One of the following:
An entire sonata by Beethoven (excluding Opp. 14, 49, and 79), or
One of the following Haydn sonatas: Hob. 20, 23, 32, 46, 49, 50, 52, or
One of the following Mozart sonatas: K. 281, 284, 310, 332, 333, 457, 533, or 576, or
One of the following Schubert sonatas: D. 568, 664, 784, 845, 850, 894, 958, 959, 960, or the Wanderer Fantasie, D. 760.
A substantial composition by Chopin, Schumann, Brahms, Liszt, or Mendelssohn. (Etudes, nocturnes, short dances, waltzes, or comparable pieces are not acceptable.) *No individual movements or partial works will be permitted in this category.

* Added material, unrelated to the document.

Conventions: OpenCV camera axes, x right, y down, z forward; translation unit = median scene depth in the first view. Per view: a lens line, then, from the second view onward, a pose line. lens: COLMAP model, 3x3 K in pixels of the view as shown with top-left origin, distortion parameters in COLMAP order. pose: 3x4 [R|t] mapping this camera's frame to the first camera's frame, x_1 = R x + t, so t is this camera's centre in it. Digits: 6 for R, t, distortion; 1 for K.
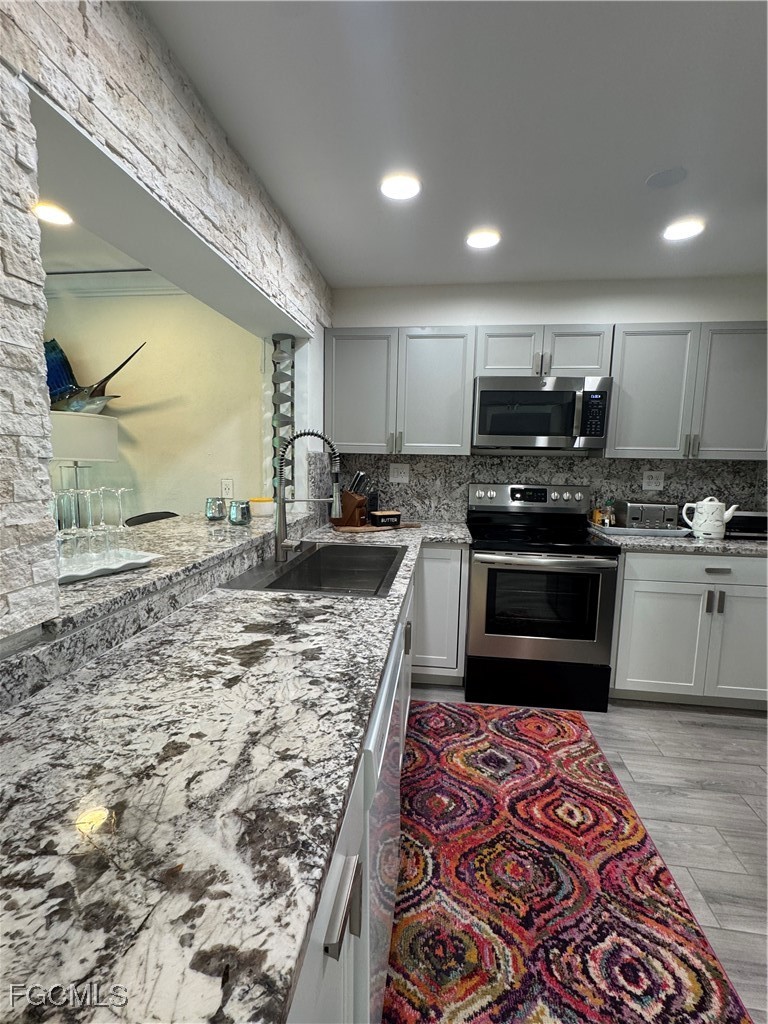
lens RADIAL K [[449.6, 0, 384.5], [0, 449.6, 510.5], [0, 0, 1]] dist [-0.002323, -0.000472]
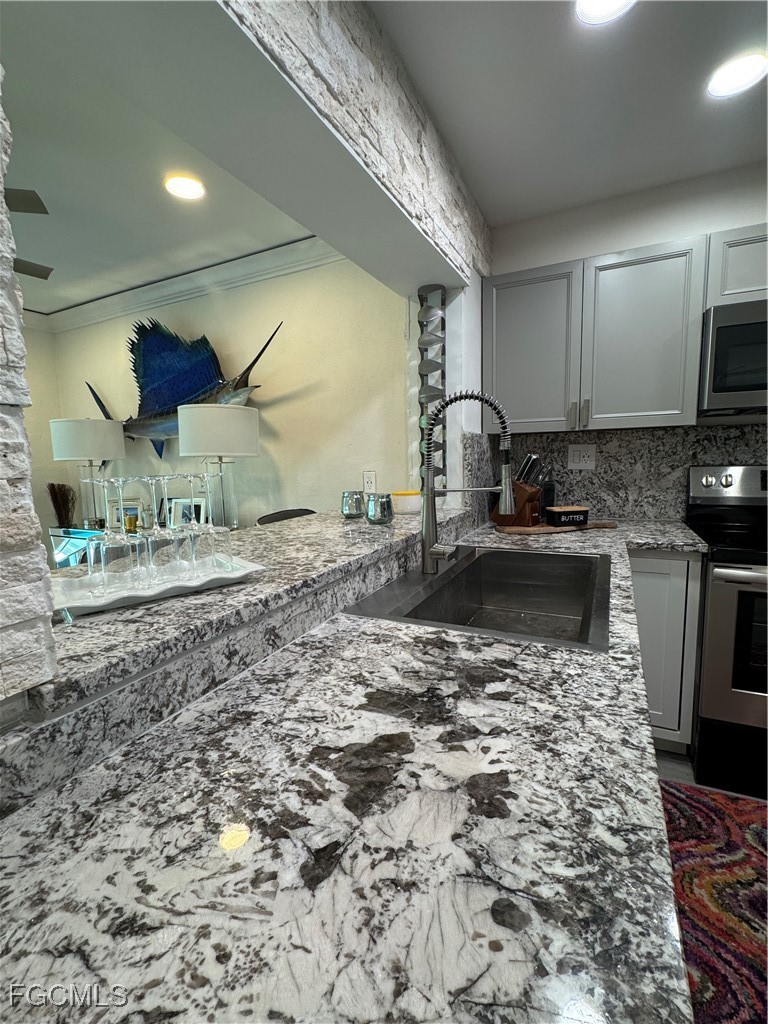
lens RADIAL K [[449.6, 0, 385.2], [0, 449.6, 510.2], [0, 0, 1]] dist [-0.002323, -0.000472]
pose [[0.945920, -0.006653, -0.324332, -0.062011], [0.007153, 0.999974, 0.000348, 0.009032], [0.324322, -0.002649, 0.945943, 0.290496]]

For the first category, I learned Opus 10 No. 2

For the Beethoven sonata, I’m playing Opus 10. No. 3

For the final category I decided on Schumann Soaring, but I’m scared that it might be too short? Please let me know what ya'll think.


----------



## Livly_Station (Jan 8, 2014)

I was never in your position, so take my word with a grain of salt.

I believe the examining board don't care which piece you choose as long as it follows the rules and you play it well. Your choices for the étude and sonata are fine, nothing controversial there. Both are even difficult pieces of the repertoire.

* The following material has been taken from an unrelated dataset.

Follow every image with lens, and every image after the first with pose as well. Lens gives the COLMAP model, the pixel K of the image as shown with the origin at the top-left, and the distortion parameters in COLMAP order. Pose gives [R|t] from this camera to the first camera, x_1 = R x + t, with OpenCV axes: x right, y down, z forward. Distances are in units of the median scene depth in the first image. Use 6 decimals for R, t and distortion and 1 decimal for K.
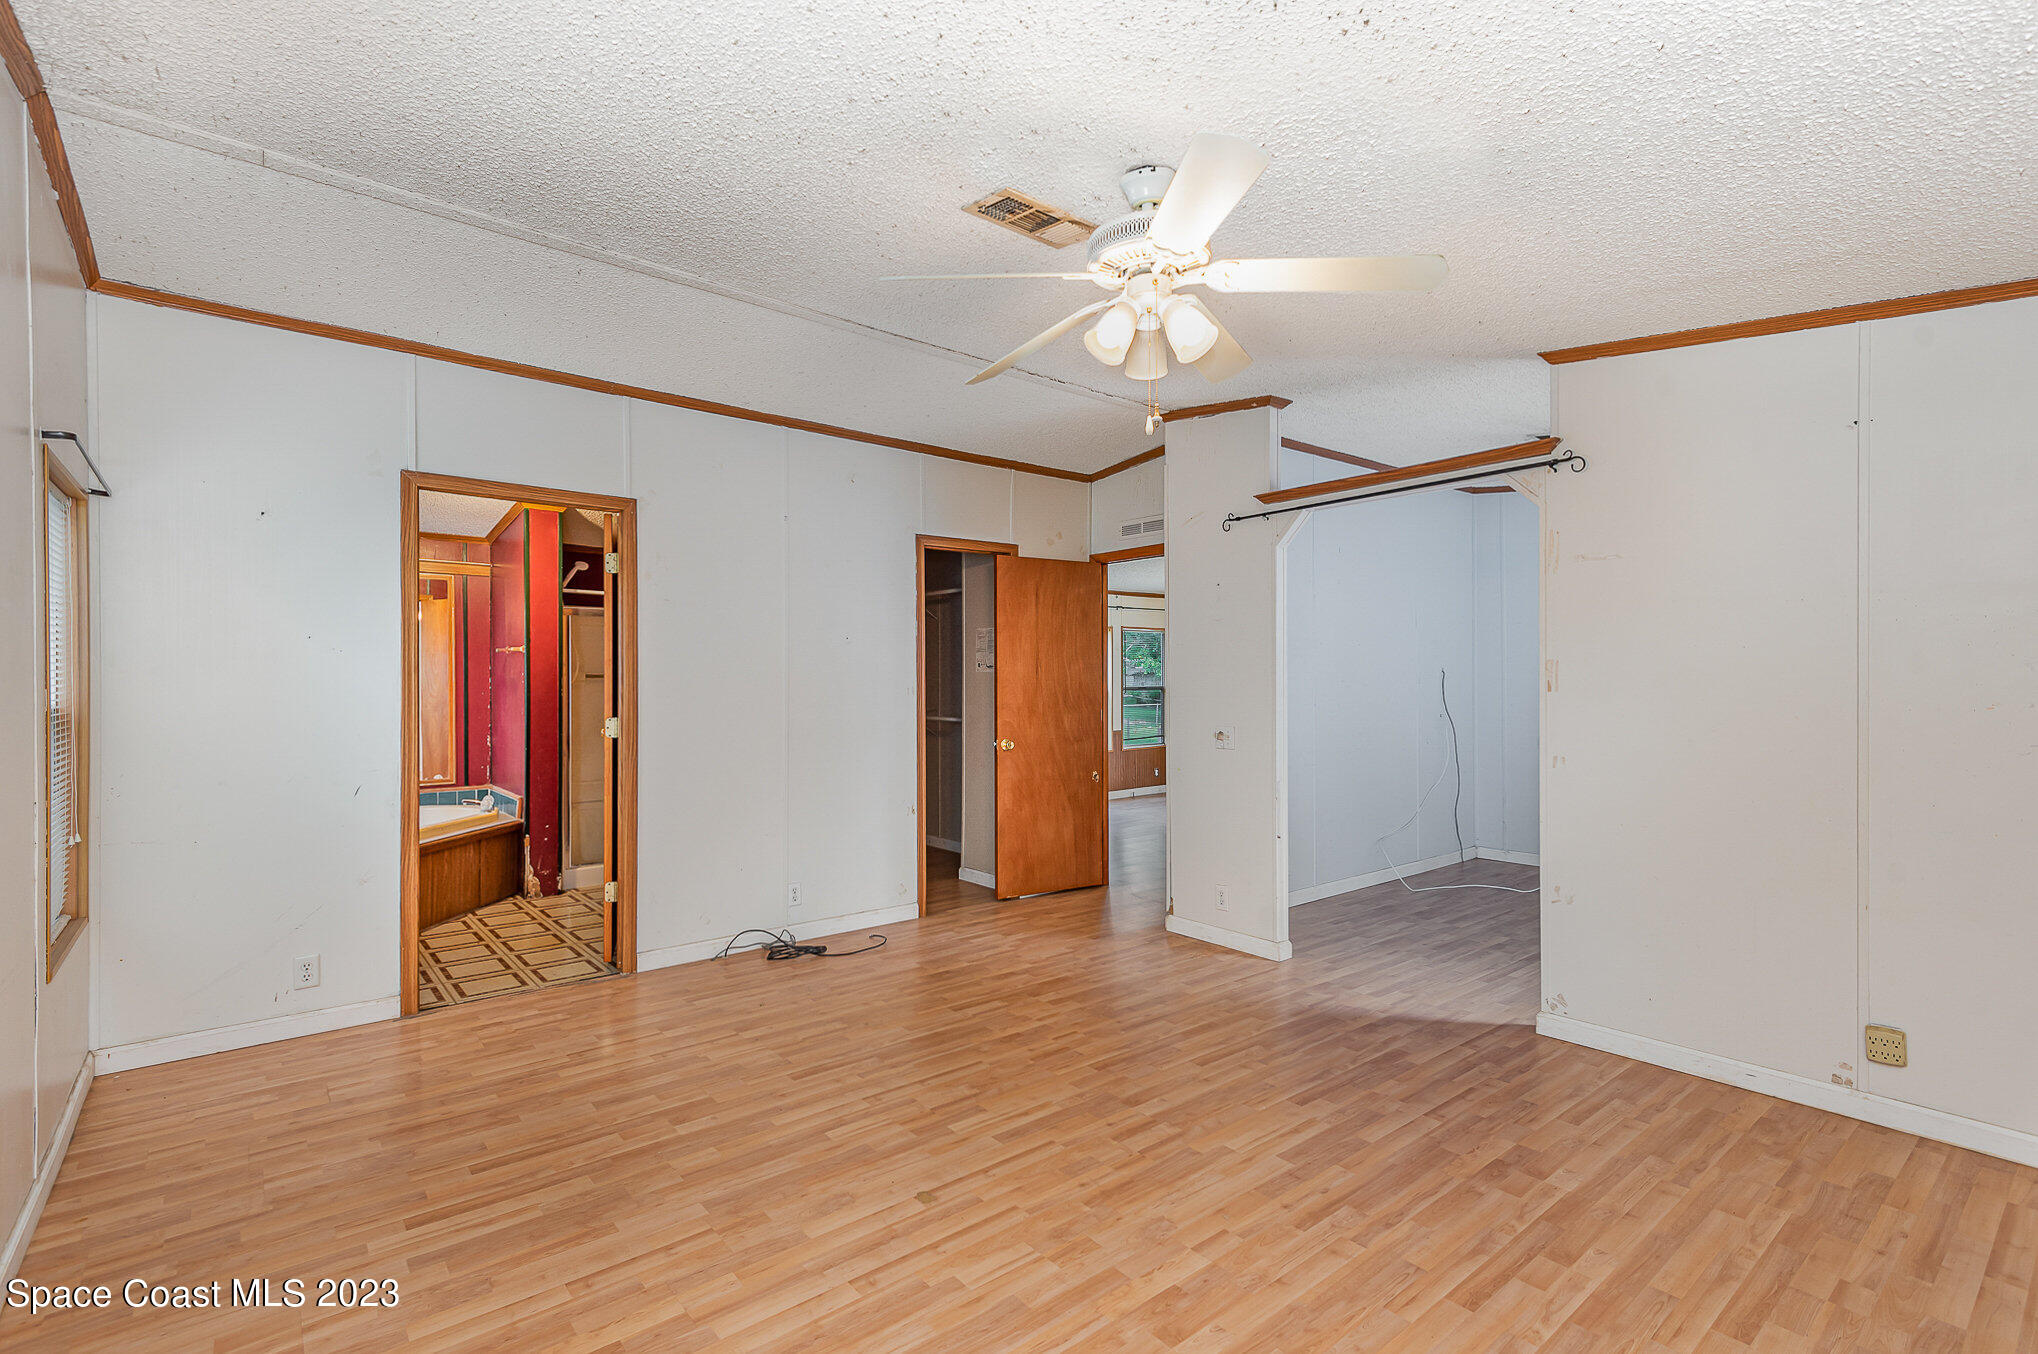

As for the final category, they say "no individual movements or partial works". If I'm not mistaken, this "Schumann Soaring" is the second piece of the _Fantasiestëcke_ and I have no idea if this counts as a partial work or a complete piece in itself -- it's kinda ambiguous to me. I'd not risk it, though. Just pick something more uncontroversial, like a juicy one-movement work, or play all the movements of your desired set.


----------



## Sufiyat (Oct 9, 2021)

Thank you! This is very helpful.


----------



## Kreisler jr (Apr 21, 2021)

I am also a layman but I would be surprised if "Aufschwung" as a short piece would be acceptable. It seems comparable to a nocturne in its dimensions.
One of the Brahms rhapsodies or a Chopin Polonaise would probably be long enough, but I would ask at some conservatory because not to have a sufficient 3rd piece would be a bad reason not to be invited/accepted.


----------



## Animal the Drummer (Nov 14, 2015)

I second the choice of one of the Brahms Rhapsodies IF they're regarded as long enough. Otherwise, one of the Chopin Ballades or Scherzos would certainly impress if you can cope with them! Good luck.


----------



## Sufiyat (Oct 9, 2021)

Thank you; I really didn’t know where to start with selection for the third piece.


----------



## Kreisler jr (Apr 21, 2021)

I think the clause "No individual movements or partial works will be permitted in this category" should exclude a single movement from Fantasiestücke. *But there must be some semi-official lists or recommendations to see which kind of piece would be long/demanding enough. *
I'd expect any of the large Chopin pieces like scherzi, ballades, fantaisie, polonaise-fantasie, Barcarole should be fine. Not sure about the shorter polonaises but the f# minor and the "Heroic" are probably sufficiently long and demanding.


----------